Design - How to handle timestamps (storage) and when performing computations ; Python


I'm trying to determine (as my application is dealing with lots of data from different sources and different time zones, formats, etc) how best to store my data AND work with it.

For example, should I store everything as UTC? This means when I fetch data I need to determine what timezone it is currently in, and if it's NOT UTC, do the necessary conversion to make it so. (Note, I'm in EST).

Then, when performing computations on the data, should I extract (say it's UTC) and get into MY time zone (EST), so it makes sense when I'm looking at it? I should I keep it in UTC and do all my calculations?

A lot of this data is time series and will be graphed, and the graph will be in EST.

This is a Python project, so lets say I have a data structure that is:

"id1": {
    "interval": 60,                            <-- seconds, subDict['interval']
    "last": "2013-01-29 02:11:11.151996+00:00" <-- UTC, subDict['last']
},

And I need to operate on this, by determine if the current time (now()) is > the last + interval (has the 60 second elapsed)? So in code:

lastTime = dateutil.parser.parse(subDict['last'])    
utcNow = datetime.datetime.utcnow().replace(tzinfo=tz.tzutc())

if lastTime + datetime.timedelta(seconds=subDict['interval']) < utcNow:
    print "Time elapsed, do something!"

Does that make sense? I'm working with UTC everywhere, both stored and computationally...

Also, if anyone has links to good write-ups on how to work with timestamps in software, I'd love to read it. Possibly like a Joel On Software for timestamp usage in applications ?


Solution

  • It seems to me as though you're already doing things 'the right way'. Users will probably expect to interact in their local time zone (input and output), but it's normal to store normalized dates in UTC format so that they are unambiguous and to simplify calculation. So, normalize to UTC as soon as possible, and localize as late as possible.

    Some small amount of information about Python and timezone processing can be found here:

    My current preference is to store dates as unix timestamp tv_sec values in backend storage, and convert to Python datetime.datetime objects during processing. Processing will usually be done with a datetime object in the UTC timezone and then converted to a local user's timezone just before output. I find having that having a rich object such as a datetime.datetime helps with debugging.

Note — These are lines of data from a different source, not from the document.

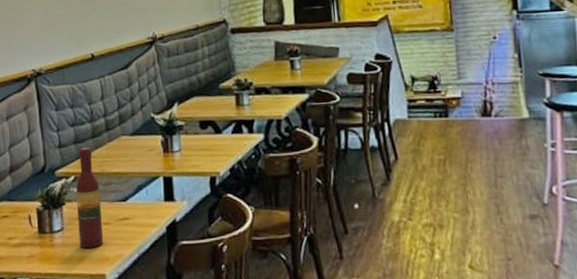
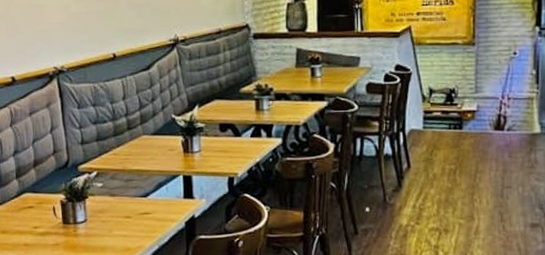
wine bottle: present [75,147,104,249] -> none [98,144,126,239]

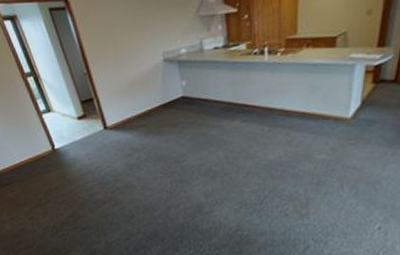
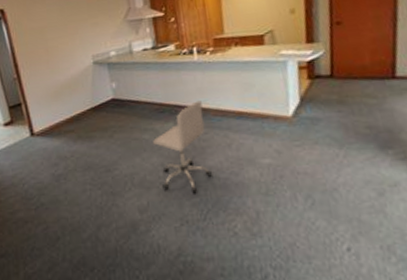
chair: none [220,100,272,183] -> present [153,100,213,194]

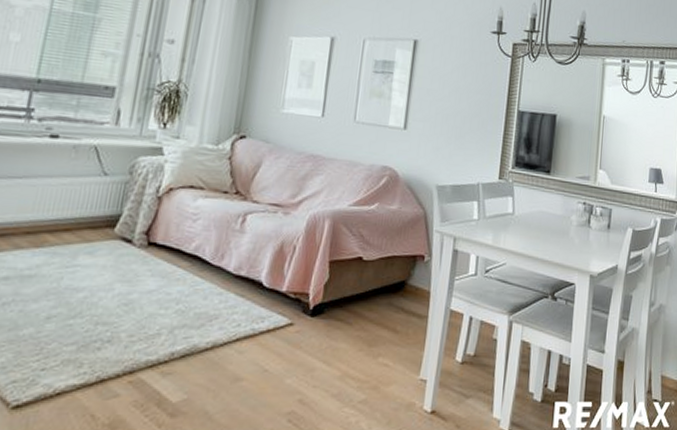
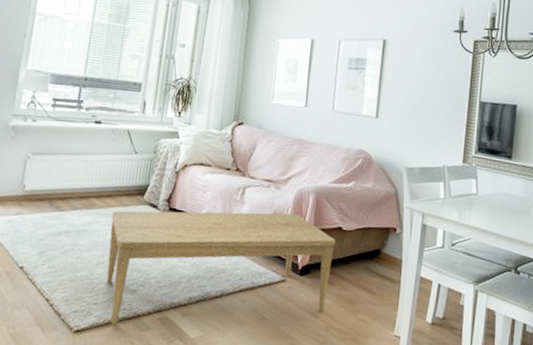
coffee table: none [59,243,354,395] -> present [106,210,335,325]

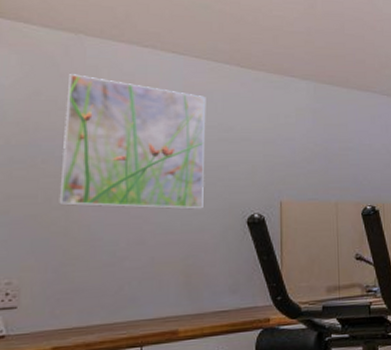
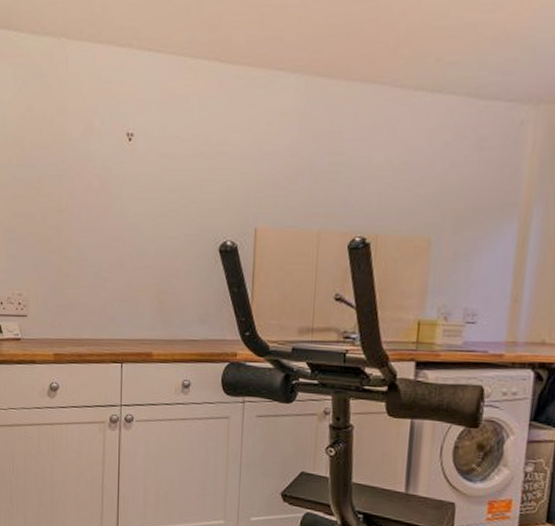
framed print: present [59,74,206,210] -> none [52,85,182,234]

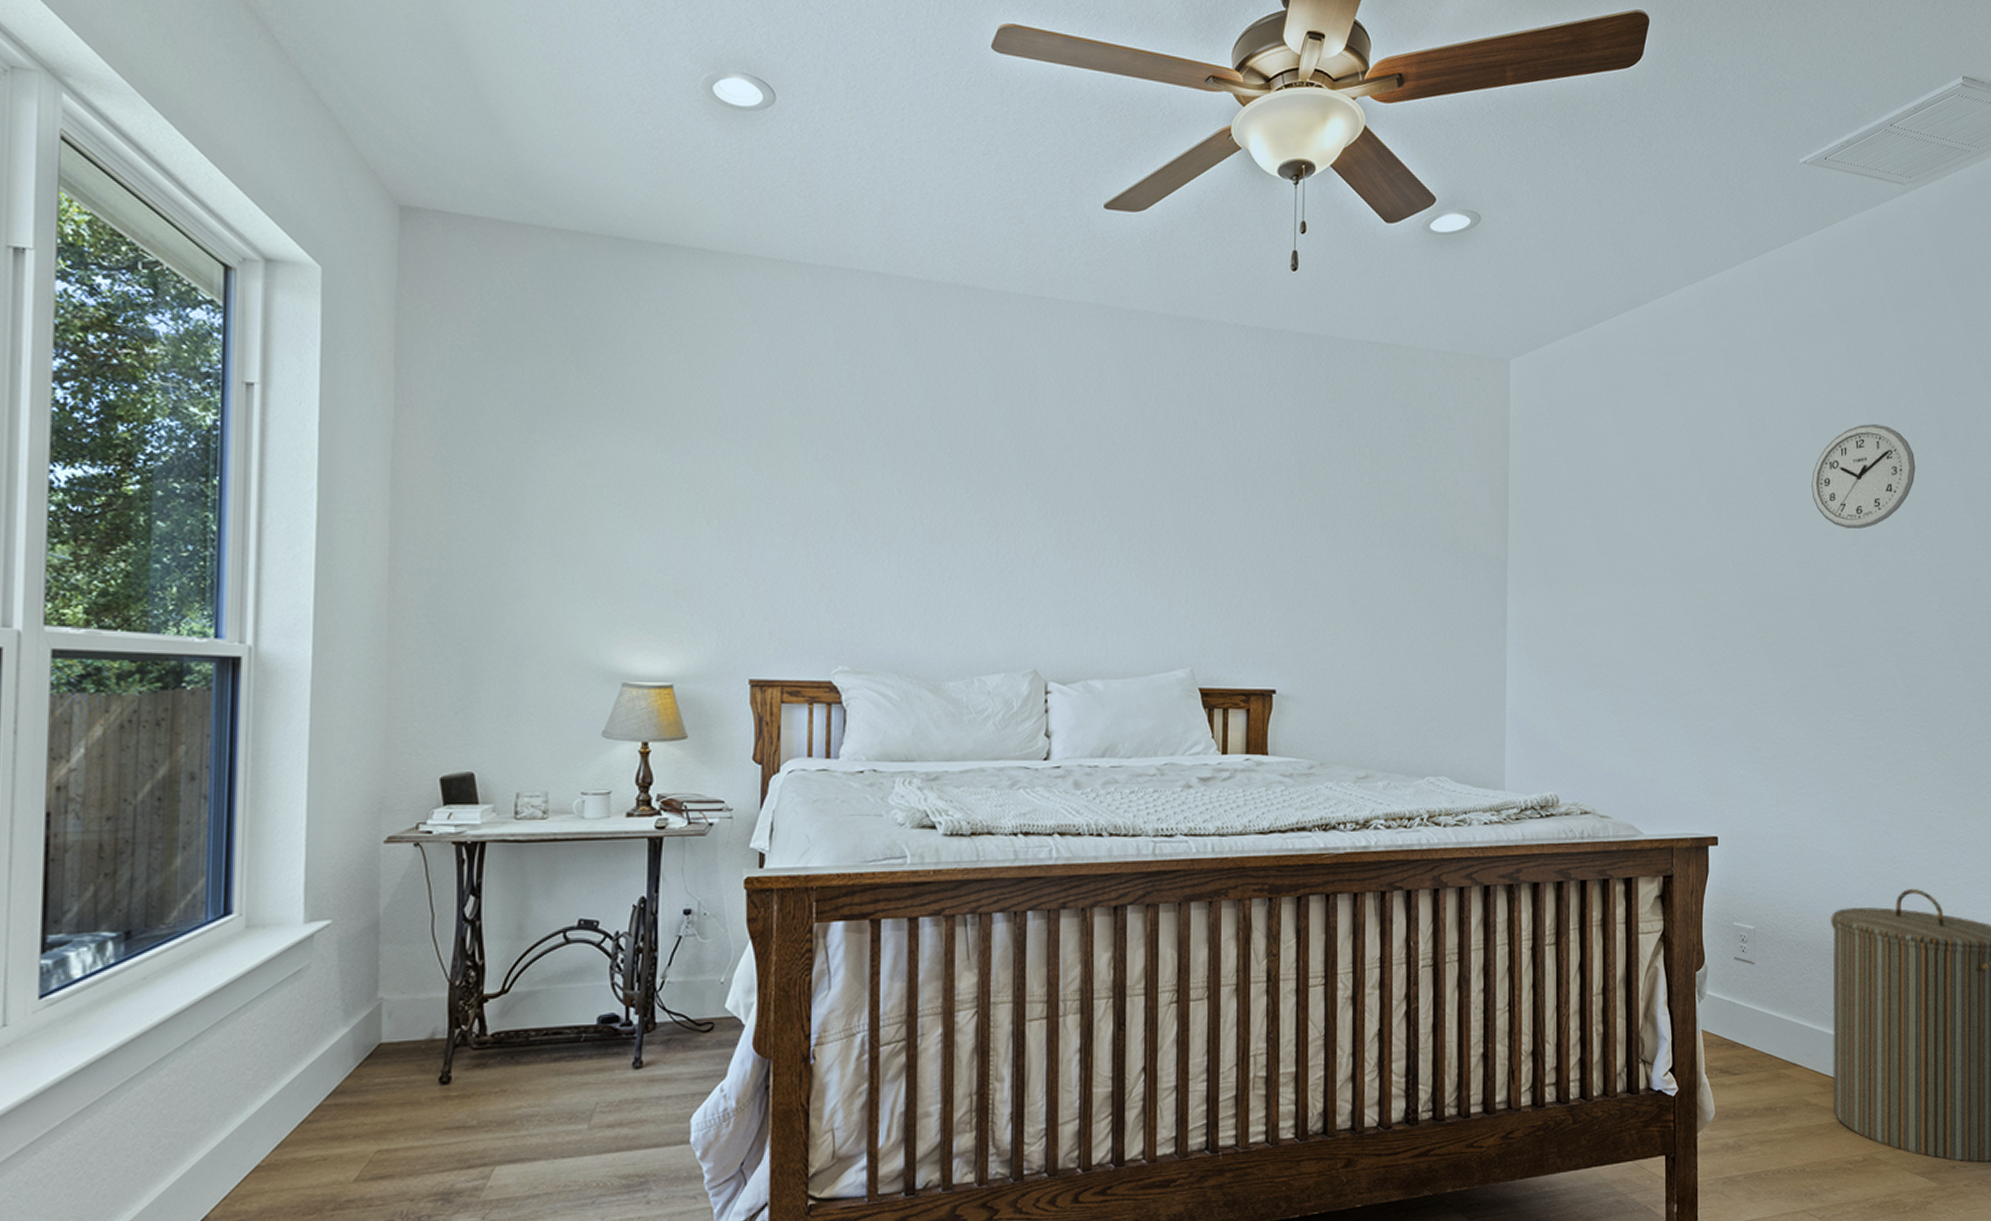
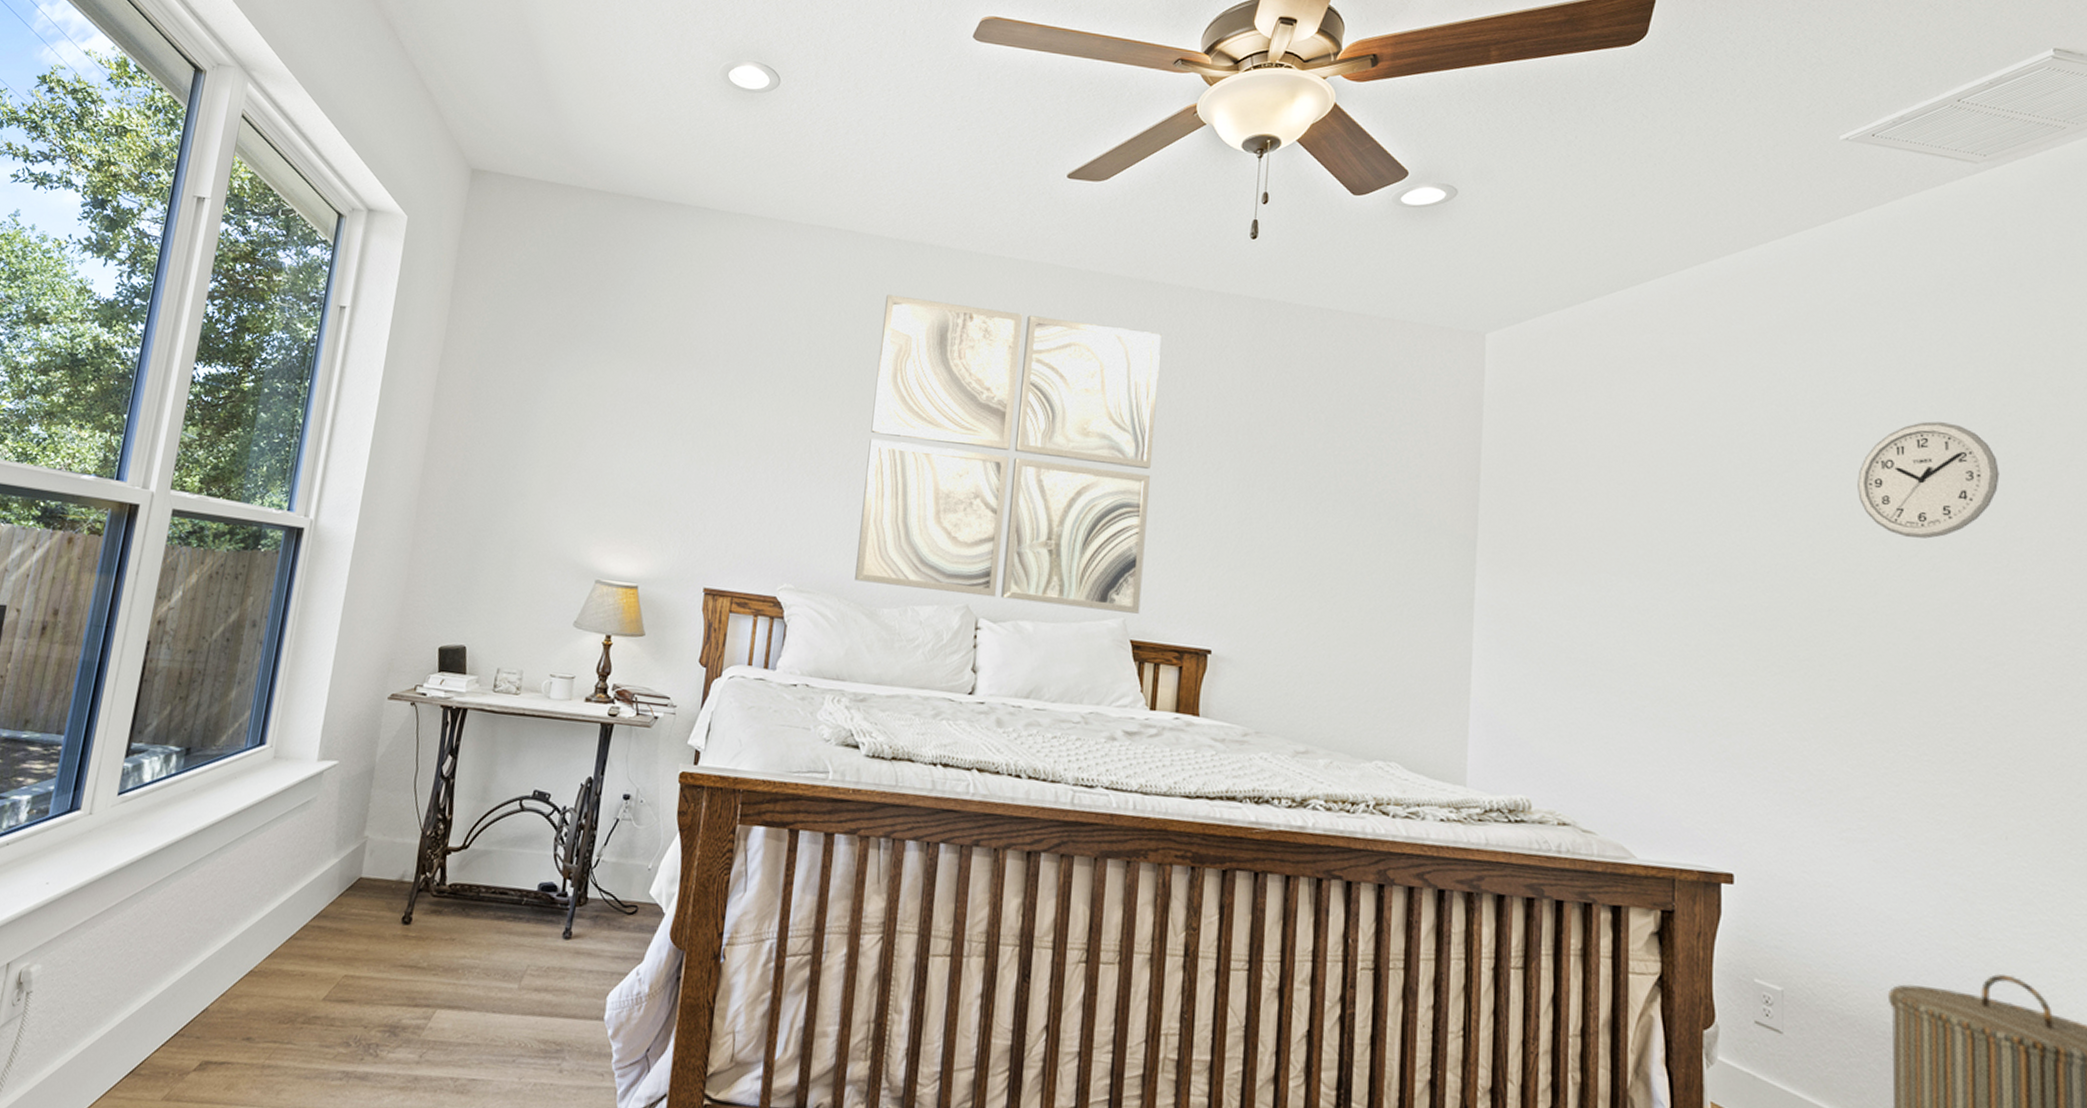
wall art: none [915,343,1210,661] -> present [855,294,1162,614]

    Timezone are a nuisance to deal with and you probably need to determine on a case-by-case basis whether it's worth the effort to support timezones correctly.

    For example, let's say you're calculating daily counts for bandwidth used. Some questions that may arise are:

    1. What happens on a daylight saving boundary? Should you just assume that a day is always 24 hours for ease of calculation or do you need to always check for every daily calculation that a day may have less or more hours on the daylight savings boundary?
    2. When presenting a localized time, does it matter if a time is repeated? eg. If you have an hourly report display in localtime without a time zone attached, will it confuse the user to have a missing hour of data, or a repeated hour of data around daylight savings changes.